━━ Records to process ━━
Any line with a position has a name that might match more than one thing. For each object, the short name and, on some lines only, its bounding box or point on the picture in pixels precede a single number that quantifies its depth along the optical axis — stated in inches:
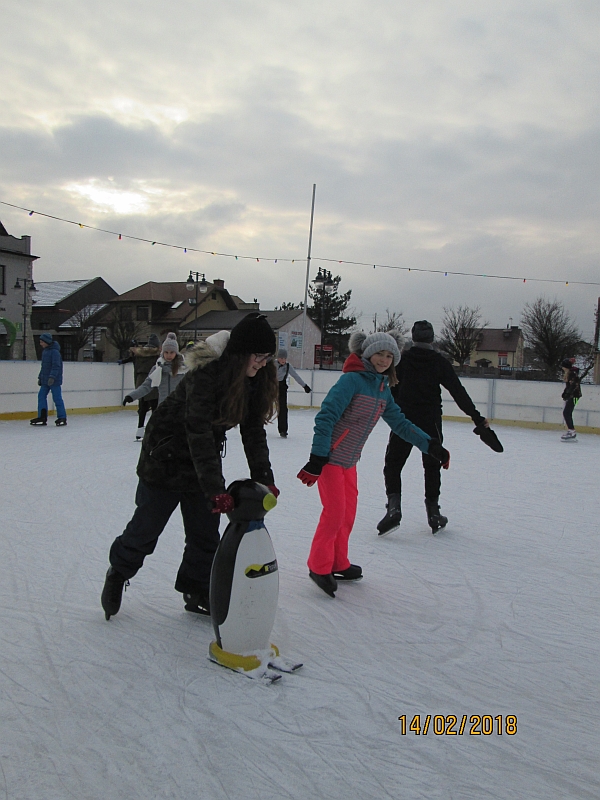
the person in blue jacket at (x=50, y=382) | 401.7
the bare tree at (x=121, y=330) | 1621.6
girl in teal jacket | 126.8
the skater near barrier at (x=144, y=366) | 355.3
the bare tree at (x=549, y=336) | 1382.9
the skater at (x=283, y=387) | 355.3
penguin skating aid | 91.2
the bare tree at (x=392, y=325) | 2051.4
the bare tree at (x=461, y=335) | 1769.2
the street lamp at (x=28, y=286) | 1447.3
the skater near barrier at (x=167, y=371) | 295.6
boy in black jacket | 180.5
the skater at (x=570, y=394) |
━━━
§ Aim of the exercise
Starting with the line that contains "the street lamp at (x=28, y=286) | 1447.3", copy each line through the end of the data exactly, and leave out all earlier lines.

§ Answer section
the street lamp at (x=28, y=286) | 1447.3
the skater near barrier at (x=167, y=371) | 295.6
boy in black jacket | 180.5
the skater at (x=570, y=394) |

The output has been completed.